How many leadership skills should I try to improve at once?

Focus on improving no more than three leadership skills simultaneously, with one receiving primary attention. Research on behaviour change suggests that diffuse attention produces poor results across all areas. Depth of development on a few priorities outperforms shallow attention across many. Once you've made meaningful progress on initial priorities, you can shift focus to new areas.

What if I don't know what leadership skills to improve?

If you're uncertain about what leadership skills to improve, seek external input through 360-degree feedback, honest conversation with your manager, or assessment from a coach or mentor. Self-perception alone often misses blind spots that others readily observe. Formal leadership assessments can also provide structured frameworks for identifying development priorities.

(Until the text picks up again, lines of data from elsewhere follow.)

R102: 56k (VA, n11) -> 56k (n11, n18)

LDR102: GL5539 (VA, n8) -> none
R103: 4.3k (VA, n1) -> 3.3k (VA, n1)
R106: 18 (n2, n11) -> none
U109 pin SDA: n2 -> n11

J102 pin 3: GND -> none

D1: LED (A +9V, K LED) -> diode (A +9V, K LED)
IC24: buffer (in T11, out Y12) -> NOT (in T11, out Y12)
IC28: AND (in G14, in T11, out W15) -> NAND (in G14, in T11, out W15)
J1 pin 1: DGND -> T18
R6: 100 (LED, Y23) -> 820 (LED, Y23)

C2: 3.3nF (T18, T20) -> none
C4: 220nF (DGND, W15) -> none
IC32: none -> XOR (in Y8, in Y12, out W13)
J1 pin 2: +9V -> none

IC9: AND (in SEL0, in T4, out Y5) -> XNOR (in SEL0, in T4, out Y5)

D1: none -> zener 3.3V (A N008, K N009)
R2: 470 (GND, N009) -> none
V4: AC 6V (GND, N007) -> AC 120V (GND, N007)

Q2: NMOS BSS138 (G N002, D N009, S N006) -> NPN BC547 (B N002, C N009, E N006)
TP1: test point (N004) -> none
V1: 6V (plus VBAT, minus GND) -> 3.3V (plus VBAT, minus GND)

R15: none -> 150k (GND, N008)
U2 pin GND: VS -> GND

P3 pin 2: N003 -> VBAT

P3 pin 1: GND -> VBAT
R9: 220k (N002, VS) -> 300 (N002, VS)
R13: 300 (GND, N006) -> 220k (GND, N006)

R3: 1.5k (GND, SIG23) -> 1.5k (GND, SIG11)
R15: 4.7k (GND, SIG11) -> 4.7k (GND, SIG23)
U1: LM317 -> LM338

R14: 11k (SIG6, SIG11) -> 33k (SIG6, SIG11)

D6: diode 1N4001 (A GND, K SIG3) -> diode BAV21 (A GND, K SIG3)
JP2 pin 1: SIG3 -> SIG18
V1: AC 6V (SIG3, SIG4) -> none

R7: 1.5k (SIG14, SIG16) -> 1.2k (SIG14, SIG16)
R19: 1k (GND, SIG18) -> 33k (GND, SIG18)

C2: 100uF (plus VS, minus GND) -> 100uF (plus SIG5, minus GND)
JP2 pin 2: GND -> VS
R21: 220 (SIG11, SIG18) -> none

How do I improve leadership skills when I'm already overwhelmed with work?

Improve leadership skills within your existing work by treating daily situations as practice opportunities rather than adding separate development activities. Apply new techniques in meetings you're already attending, practice feedback in conversations already scheduled, and seek reflection opportunities in experiences already occurring. Integrate development into work rather than adding it on top.

How long should I work on one leadership skill before moving to another?

Work on a leadership skill until you've achieved sustainable behaviour change—typically 6-12 months of focused attention for most behavioural skills. Moving on prematurely often results in regression. Signs that you're ready to shift focus include consistent demonstration of the skill without conscious effort, positive feedback from others, and ability to coach others in the skill.

Conclusion: Strategic Development Produces Results

Deciding what leadership skills to improve requires honest assessment, strategic prioritisation, and sustained commitment to development. The leaders who develop most effectively don't try to improve everything—they identify highest-impact opportunities and pursue them with focus and persistence.

Start by conducting honest assessment across multiple perspectives. Prioritise based on impact and feasibility. Create specific development plans with accountability. Persist through plateaus and difficulties. Measure progress and adjust approaches as needed.

The investment in leadership skill development pays dividends throughout your career. The skills you build become assets that compound over time, creating greater capacity to contribute, influence, and lead. Choose your priorities wisely, develop them thoroughly, and watch your leadership effectiveness transform.